> [What to produce]:
Match the word "lines". Return each line of the data below where it appears.

= = = =

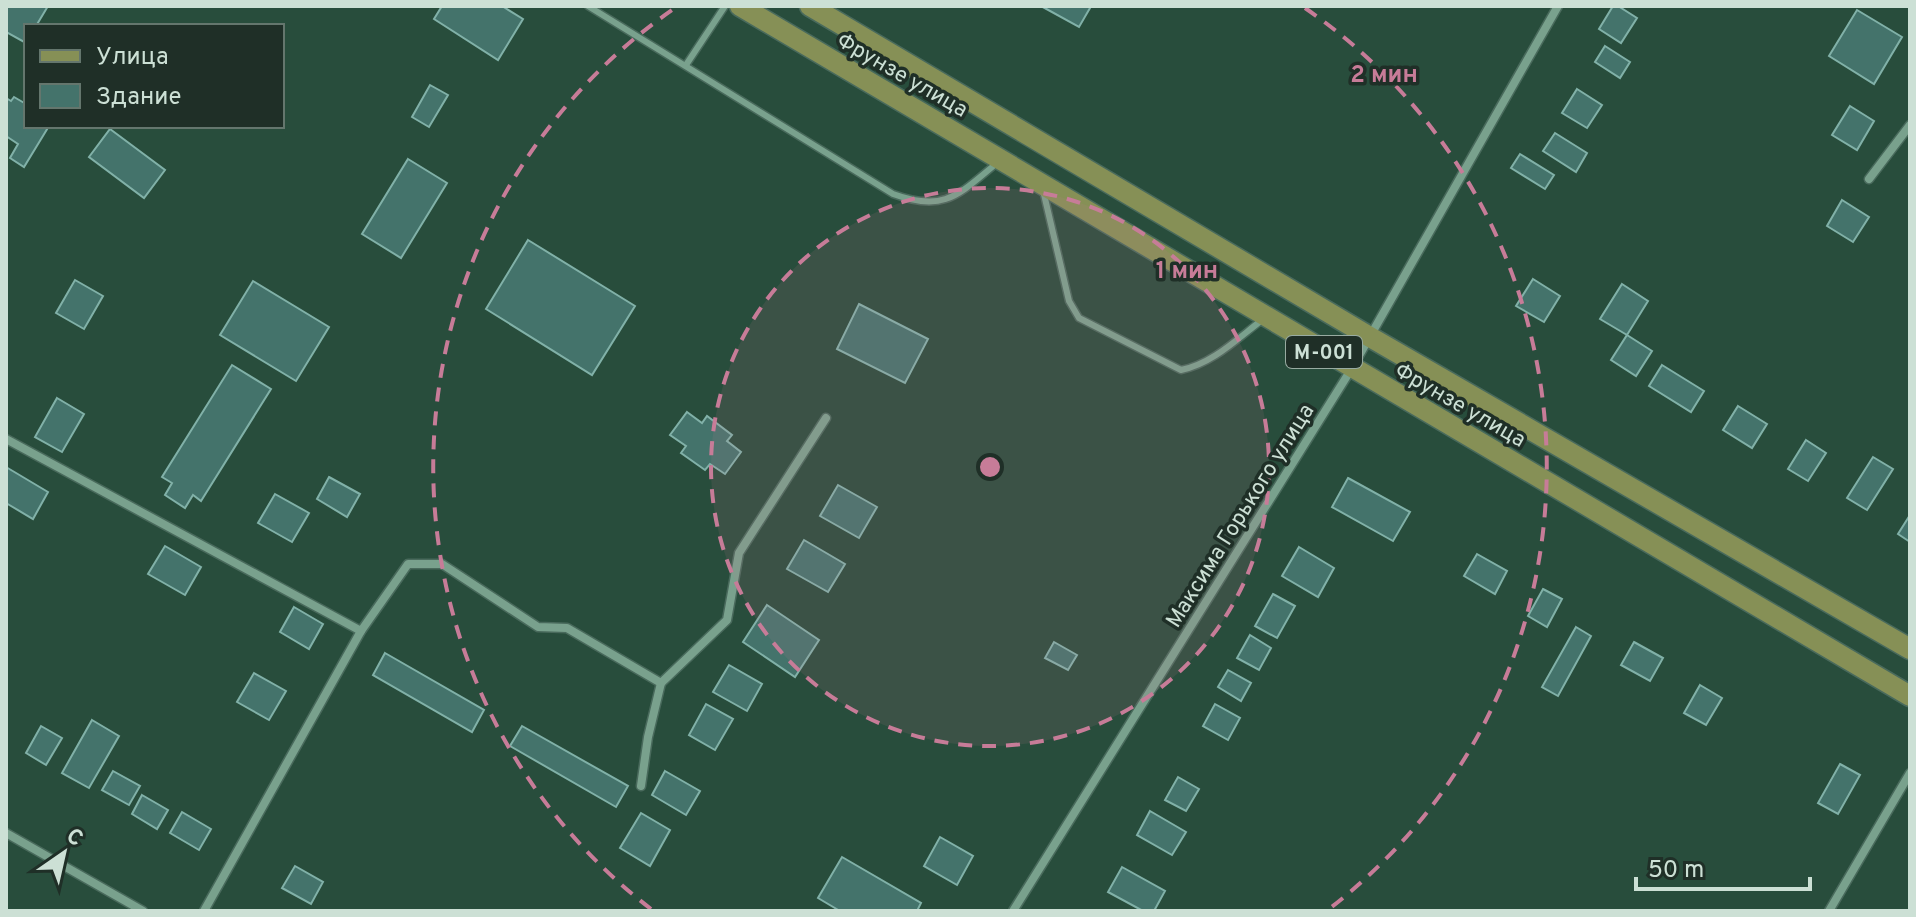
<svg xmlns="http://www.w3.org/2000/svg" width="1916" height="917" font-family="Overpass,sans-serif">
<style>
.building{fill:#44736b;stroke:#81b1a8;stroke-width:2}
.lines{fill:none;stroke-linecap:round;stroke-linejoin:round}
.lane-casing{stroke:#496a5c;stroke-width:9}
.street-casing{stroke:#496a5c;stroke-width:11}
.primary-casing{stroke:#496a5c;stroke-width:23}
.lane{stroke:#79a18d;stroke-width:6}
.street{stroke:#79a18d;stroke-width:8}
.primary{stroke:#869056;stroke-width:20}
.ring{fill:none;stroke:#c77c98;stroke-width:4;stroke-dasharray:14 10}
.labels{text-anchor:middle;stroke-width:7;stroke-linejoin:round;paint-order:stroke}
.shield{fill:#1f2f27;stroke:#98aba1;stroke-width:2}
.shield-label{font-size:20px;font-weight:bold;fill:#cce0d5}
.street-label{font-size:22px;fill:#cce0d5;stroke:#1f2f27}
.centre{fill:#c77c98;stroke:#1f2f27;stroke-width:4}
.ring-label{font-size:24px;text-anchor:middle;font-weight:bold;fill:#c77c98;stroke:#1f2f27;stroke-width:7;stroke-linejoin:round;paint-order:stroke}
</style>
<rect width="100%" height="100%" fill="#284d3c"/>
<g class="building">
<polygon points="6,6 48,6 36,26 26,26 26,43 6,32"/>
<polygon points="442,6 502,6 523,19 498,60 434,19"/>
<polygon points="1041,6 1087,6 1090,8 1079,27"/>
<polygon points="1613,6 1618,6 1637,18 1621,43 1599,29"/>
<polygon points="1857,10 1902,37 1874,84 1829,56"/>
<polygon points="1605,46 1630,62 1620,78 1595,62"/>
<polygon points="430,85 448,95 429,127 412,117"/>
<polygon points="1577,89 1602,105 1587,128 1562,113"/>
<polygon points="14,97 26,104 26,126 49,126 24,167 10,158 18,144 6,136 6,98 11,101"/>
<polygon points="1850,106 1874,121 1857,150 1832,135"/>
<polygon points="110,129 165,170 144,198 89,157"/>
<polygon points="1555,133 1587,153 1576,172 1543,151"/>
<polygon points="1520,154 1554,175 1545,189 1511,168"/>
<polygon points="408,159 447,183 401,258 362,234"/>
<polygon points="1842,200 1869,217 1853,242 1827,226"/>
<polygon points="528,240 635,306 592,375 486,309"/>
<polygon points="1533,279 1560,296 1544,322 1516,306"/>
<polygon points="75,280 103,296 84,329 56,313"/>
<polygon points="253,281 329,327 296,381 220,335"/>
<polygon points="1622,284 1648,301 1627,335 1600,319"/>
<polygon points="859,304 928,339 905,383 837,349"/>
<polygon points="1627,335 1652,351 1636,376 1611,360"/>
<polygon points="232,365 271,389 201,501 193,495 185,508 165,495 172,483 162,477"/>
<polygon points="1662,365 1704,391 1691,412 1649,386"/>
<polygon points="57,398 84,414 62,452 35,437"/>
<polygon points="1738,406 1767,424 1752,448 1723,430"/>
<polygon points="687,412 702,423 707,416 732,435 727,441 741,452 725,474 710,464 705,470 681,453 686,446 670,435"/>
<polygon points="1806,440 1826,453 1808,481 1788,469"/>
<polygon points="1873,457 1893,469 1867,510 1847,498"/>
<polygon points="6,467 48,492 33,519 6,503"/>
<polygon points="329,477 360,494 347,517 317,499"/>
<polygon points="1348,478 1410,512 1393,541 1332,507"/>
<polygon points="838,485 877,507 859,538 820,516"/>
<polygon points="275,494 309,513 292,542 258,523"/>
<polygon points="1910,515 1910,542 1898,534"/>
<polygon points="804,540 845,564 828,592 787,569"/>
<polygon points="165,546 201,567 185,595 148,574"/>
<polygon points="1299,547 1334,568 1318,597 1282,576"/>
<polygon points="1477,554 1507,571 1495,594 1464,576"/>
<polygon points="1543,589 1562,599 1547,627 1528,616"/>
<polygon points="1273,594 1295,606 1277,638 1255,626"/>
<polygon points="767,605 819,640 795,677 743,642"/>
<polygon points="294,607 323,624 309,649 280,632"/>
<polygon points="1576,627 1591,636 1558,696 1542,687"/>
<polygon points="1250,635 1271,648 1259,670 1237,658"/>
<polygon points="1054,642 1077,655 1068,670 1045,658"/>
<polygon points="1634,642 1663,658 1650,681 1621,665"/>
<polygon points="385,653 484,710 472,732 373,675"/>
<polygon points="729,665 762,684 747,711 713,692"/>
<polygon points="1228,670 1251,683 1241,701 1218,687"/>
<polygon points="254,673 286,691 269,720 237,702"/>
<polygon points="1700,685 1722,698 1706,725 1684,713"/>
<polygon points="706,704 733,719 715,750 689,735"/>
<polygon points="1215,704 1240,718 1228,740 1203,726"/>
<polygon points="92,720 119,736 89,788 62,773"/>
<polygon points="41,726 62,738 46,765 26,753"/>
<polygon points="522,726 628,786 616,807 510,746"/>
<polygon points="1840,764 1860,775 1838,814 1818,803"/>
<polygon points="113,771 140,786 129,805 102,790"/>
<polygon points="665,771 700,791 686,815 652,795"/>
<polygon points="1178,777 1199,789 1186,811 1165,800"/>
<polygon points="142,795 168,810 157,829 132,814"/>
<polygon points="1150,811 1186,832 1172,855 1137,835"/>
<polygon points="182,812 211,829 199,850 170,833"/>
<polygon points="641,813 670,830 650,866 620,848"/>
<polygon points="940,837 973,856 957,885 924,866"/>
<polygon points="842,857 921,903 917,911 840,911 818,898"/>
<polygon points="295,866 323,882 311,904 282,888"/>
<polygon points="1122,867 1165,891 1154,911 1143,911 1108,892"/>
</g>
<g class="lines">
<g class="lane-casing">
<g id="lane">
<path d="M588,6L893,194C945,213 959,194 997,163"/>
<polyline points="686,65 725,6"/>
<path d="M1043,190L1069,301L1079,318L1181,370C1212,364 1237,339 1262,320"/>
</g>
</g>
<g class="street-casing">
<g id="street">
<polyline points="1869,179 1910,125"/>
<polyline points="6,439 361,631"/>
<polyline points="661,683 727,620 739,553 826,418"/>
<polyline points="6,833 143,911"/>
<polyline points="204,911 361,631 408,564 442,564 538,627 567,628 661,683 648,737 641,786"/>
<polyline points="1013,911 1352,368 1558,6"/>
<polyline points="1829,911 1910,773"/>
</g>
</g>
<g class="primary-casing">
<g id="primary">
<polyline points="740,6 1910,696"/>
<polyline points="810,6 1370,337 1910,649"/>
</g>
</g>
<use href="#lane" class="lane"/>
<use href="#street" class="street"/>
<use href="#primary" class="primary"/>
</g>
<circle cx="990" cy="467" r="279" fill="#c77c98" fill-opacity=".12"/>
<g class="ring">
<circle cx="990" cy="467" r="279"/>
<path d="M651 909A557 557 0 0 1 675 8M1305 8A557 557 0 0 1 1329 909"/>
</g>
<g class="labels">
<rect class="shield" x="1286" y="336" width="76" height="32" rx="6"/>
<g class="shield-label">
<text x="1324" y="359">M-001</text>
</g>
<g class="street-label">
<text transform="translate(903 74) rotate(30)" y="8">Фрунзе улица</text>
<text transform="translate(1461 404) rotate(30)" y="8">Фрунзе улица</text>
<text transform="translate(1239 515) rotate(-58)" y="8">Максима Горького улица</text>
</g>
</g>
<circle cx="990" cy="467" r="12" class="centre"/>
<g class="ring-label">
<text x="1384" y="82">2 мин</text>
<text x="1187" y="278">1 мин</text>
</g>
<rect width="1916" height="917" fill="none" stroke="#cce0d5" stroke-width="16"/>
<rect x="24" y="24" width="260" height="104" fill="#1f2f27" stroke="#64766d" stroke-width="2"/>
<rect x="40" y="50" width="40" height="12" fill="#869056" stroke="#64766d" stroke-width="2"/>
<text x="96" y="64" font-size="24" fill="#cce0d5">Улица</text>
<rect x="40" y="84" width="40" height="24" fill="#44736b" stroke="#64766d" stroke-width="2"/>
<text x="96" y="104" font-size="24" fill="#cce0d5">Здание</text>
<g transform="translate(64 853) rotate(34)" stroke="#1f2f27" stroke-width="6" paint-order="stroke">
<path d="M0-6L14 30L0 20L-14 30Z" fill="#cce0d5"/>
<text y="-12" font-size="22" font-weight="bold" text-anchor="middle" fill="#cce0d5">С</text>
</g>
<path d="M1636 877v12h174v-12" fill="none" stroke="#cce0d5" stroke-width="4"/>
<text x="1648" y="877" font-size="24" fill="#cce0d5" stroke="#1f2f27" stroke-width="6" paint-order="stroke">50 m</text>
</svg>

= = = =

> [Task solution]:
.lines{fill:none;stroke-linecap:round;stroke-linejoin:round}
<g class="lines">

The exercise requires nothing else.